* [Text for analysis]:
»»

Re: IBM's XML 1.1 tests from Karl Waclawek on 2003-11-07 (public-xml-testsuite@w3.org from November 2003)

From: Karl Waclawek <karl@waclawek.net>
Date: Fri, 7 Nov 2003 16:20:20 -0500
To: <public-xml-testsuite@w3.org>
Cc: "Glenn Marcy" <gmarcy@us.ibm.com>, "Sandra Martinez" <sandra.martinez@nist.gov>, "Richard Tobin" <richard@cogsci.ed.ac.uk>
Message-ID: <006b01c3a574$f2cd5c40$9e539696@citkwaclaww2k>

> > > (1) ibm-valid-P02-ibm02v01.xml
> > > The UTF-8 code for LSEP (2028) in this file seems to be wrong.
> > > I believe it should be e2 80 a8, the file has e0 9f ac which is
> > > a non-shortest UTF-8 sequence for something else.

I am no expert on Unicode, but have sometimes the need to understand it.
According to table 3.1B of Unicode 3.2, the sequence e0 9f ac is not
a valid UTF-8 sequence. That much I understand. At this point I was assuming
that this table allows one to check valid/shortest sequences.

««

* [Job item A]: Count the lines in the entries below that contain the string "vzorem", treating uppercase and lowercase letters as different. Reply with the number alone.

Recorded data:

»»

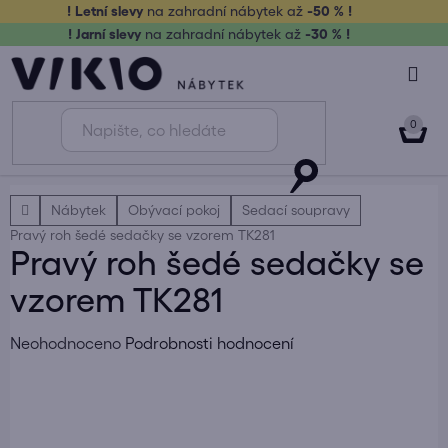
Přejít
! Letní slevy
na zahradní nábytek až
-50 % !
na
! Jarní slevy
na zahradní nábytek až
-30 % !
obsah
NÁK
KOŠ
Domů
Nábytek
Obývací pokoj
Sedací soupravy
Pravý roh šedé sedačky se vzorem TK281
Pravý roh šedé sedačky se
vzorem TK281
Průměrné
Neohodnoceno
Podrobnosti hodnocení
hodnocení
produktu
je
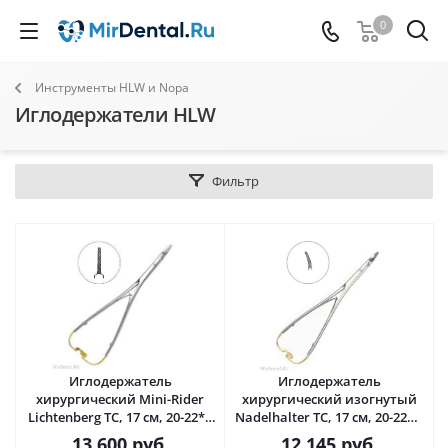
0
Инструменты HLW и Nopa
Иглодержатели HLW
Фильтр
Иглодержатель
Иглодержатель
хирургический Mini-Rider
хирургический изогнутый
Lichtenberg TC, 17 см, 20-22* ·
Nadelhalter TC, 17 см, 20-22B*
HLW Dental (Германия)
· HLW Dental (Германия)
13 600
руб.
12 145
руб.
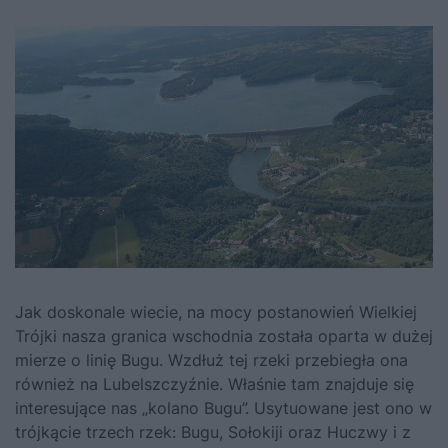
Jak doskonale wiecie, na mocy postanowień Wielkiej
Trójki nasza granica wschodnia została oparta w dużej
mierze o linię Bugu. Wzdłuż tej rzeki przebiegła ona
również na Lubelszczyźnie. Właśnie tam znajduje się
interesujące nas „kolano Bugu”. Usytuowane jest ono w
trójkącie trzech rzek: Bugu, Sołokiji oraz Huczwy i z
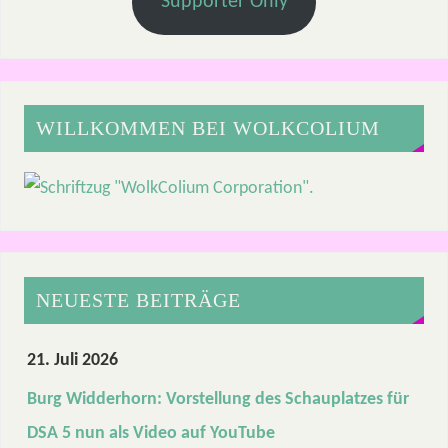
Supporter Only
WILLKOMMEN BEI WOLKCOLIUM
NEUESTE BEITRÄGE
21. Juli 2026
Burg Widderhorn: Vorstellung des Schauplatzes für
DSA 5 nun als Video auf YouTube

««

* [Job item B]: Carry on writing the mailing-list message above about the UTF-8 encoding of LSEP, beginning right after its last sentence.

* [Answer A]: 2

* [Answer B]:
> > > [GM] Agree, a typo, the byte sequence corresponds to the character #x7EC
> > > and should be changed to e2 80 a8, but its still a valid document.
> >
> >It's not the shortest sequence for 7EC, so it's a UTF-8 error and
> >therefore not well-formed.

Now, this confuses me. The UTF-8 table allows this sequence, but it cannot
map to 7EC, but must map to somewhere in the range 1000 to CFFF.
So, is it now a sequence for 7EC, and if yes, where am I wrong?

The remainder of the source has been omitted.